- **Prompt**: Write the records out again, unchanged.

== Segment start ==

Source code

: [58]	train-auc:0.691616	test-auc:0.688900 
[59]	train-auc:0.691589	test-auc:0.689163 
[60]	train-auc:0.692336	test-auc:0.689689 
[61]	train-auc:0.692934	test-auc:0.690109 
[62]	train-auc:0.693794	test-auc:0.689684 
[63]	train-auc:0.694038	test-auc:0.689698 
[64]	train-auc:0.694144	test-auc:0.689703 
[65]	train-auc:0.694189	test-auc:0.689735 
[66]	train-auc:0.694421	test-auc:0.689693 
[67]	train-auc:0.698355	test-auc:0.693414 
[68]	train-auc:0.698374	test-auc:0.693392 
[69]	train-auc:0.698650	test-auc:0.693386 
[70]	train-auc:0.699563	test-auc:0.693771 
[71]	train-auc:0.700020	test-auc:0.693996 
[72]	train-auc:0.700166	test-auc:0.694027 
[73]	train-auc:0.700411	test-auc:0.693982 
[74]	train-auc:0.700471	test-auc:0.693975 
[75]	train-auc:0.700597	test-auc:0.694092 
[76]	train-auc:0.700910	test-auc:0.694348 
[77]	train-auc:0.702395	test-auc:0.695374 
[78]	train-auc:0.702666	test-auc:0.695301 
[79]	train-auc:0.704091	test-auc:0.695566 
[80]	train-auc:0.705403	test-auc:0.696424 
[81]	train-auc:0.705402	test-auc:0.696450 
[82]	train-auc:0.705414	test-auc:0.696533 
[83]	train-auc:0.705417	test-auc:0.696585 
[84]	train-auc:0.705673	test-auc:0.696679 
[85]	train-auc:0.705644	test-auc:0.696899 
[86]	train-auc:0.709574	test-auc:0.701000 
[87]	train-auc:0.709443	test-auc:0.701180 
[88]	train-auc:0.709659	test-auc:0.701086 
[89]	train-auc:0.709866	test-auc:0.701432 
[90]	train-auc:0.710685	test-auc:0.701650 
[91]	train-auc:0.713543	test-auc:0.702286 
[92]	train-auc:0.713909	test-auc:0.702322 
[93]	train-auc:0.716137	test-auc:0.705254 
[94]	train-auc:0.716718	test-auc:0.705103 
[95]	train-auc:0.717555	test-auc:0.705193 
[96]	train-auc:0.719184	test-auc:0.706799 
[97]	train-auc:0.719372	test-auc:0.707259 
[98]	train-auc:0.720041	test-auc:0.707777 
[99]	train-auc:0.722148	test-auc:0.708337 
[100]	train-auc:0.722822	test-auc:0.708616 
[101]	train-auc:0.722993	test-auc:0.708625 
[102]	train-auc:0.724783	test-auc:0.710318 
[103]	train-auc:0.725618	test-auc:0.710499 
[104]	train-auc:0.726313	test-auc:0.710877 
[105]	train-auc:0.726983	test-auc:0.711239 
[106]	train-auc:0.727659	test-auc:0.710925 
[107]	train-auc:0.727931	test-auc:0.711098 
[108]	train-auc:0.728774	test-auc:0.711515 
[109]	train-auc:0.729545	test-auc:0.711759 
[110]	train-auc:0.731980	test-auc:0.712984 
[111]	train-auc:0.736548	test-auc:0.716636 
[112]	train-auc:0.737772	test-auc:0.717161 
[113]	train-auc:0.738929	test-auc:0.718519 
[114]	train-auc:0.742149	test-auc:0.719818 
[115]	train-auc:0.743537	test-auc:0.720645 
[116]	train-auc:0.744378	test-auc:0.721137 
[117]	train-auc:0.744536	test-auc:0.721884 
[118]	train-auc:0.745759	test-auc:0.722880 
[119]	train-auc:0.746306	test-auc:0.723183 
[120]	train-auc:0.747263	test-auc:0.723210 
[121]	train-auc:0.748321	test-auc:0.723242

== Segment end ==

- **Task response**:
Source code

: [58]	train-auc:0.691616	test-auc:0.688900 
[59]	train-auc:0.691589	test-auc:0.689163 
[60]	train-auc:0.692336	test-auc:0.689689 
[61]	train-auc:0.692934	test-auc:0.690109 
[62]	train-auc:0.693794	test-auc:0.689684 
[63]	train-auc:0.694038	test-auc:0.689698 
[64]	train-auc:0.694144	test-auc:0.689703 
[65]	train-auc:0.694189	test-auc:0.689735 
[66]	train-auc:0.694421	test-auc:0.689693 
[67]	train-auc:0.698355	test-auc:0.693414 
[68]	train-auc:0.698374	test-auc:0.693392 
[69]	train-auc:0.698650	test-auc:0.693386 
[70]	train-auc:0.699563	test-auc:0.693771 
[71]	train-auc:0.700020	test-auc:0.693996 
[72]	train-auc:0.700166	test-auc:0.694027 
[73]	train-auc:0.700411	test-auc:0.693982 
[74]	train-auc:0.700471	test-auc:0.693975 
[75]	train-auc:0.700597	test-auc:0.694092 
[76]	train-auc:0.700910	test-auc:0.694348 
[77]	train-auc:0.702395	test-auc:0.695374 
[78]	train-auc:0.702666	test-auc:0.695301 
[79]	train-auc:0.704091	test-auc:0.695566 
[80]	train-auc:0.705403	test-auc:0.696424 
[81]	train-auc:0.705402	test-auc:0.696450 
[82]	train-auc:0.705414	test-auc:0.696533 
[83]	train-auc:0.705417	test-auc:0.696585 
[84]	train-auc:0.705673	test-auc:0.696679 
[85]	train-auc:0.705644	test-auc:0.696899 
[86]	train-auc:0.709574	test-auc:0.701000 
[87]	train-auc:0.709443	test-auc:0.701180 
[88]	train-auc:0.709659	test-auc:0.701086 
[89]	train-auc:0.709866	test-auc:0.701432 
[90]	train-auc:0.710685	test-auc:0.701650 
[91]	train-auc:0.713543	test-auc:0.702286 
[92]	train-auc:0.713909	test-auc:0.702322 
[93]	train-auc:0.716137	test-auc:0.705254 
[94]	train-auc:0.716718	test-auc:0.705103 
[95]	train-auc:0.717555	test-auc:0.705193 
[96]	train-auc:0.719184	test-auc:0.706799 
[97]	train-auc:0.719372	test-auc:0.707259 
[98]	train-auc:0.720041	test-auc:0.707777 
[99]	train-auc:0.722148	test-auc:0.708337 
[100]	train-auc:0.722822	test-auc:0.708616 
[101]	train-auc:0.722993	test-auc:0.708625 
[102]	train-auc:0.724783	test-auc:0.710318 
[103]	train-auc:0.725618	test-auc:0.710499 
[104]	train-auc:0.726313	test-auc:0.710877 
[105]	train-auc:0.726983	test-auc:0.711239 
[106]	train-auc:0.727659	test-auc:0.710925 
[107]	train-auc:0.727931	test-auc:0.711098 
[108]	train-auc:0.728774	test-auc:0.711515 
[109]	train-auc:0.729545	test-auc:0.711759 
[110]	train-auc:0.731980	test-auc:0.712984 
[111]	train-auc:0.736548	test-auc:0.716636 
[112]	train-auc:0.737772	test-auc:0.717161 
[113]	train-auc:0.738929	test-auc:0.718519 
[114]	train-auc:0.742149	test-auc:0.719818 
[115]	train-auc:0.743537	test-auc:0.720645 
[116]	train-auc:0.744378	test-auc:0.721137 
[117]	train-auc:0.744536	test-auc:0.721884 
[118]	train-auc:0.745759	test-auc:0.722880 
[119]	train-auc:0.746306	test-auc:0.723183 
[120]	train-auc:0.747263	test-auc:0.723210 
[121]	train-auc:0.748321	test-auc:0.723242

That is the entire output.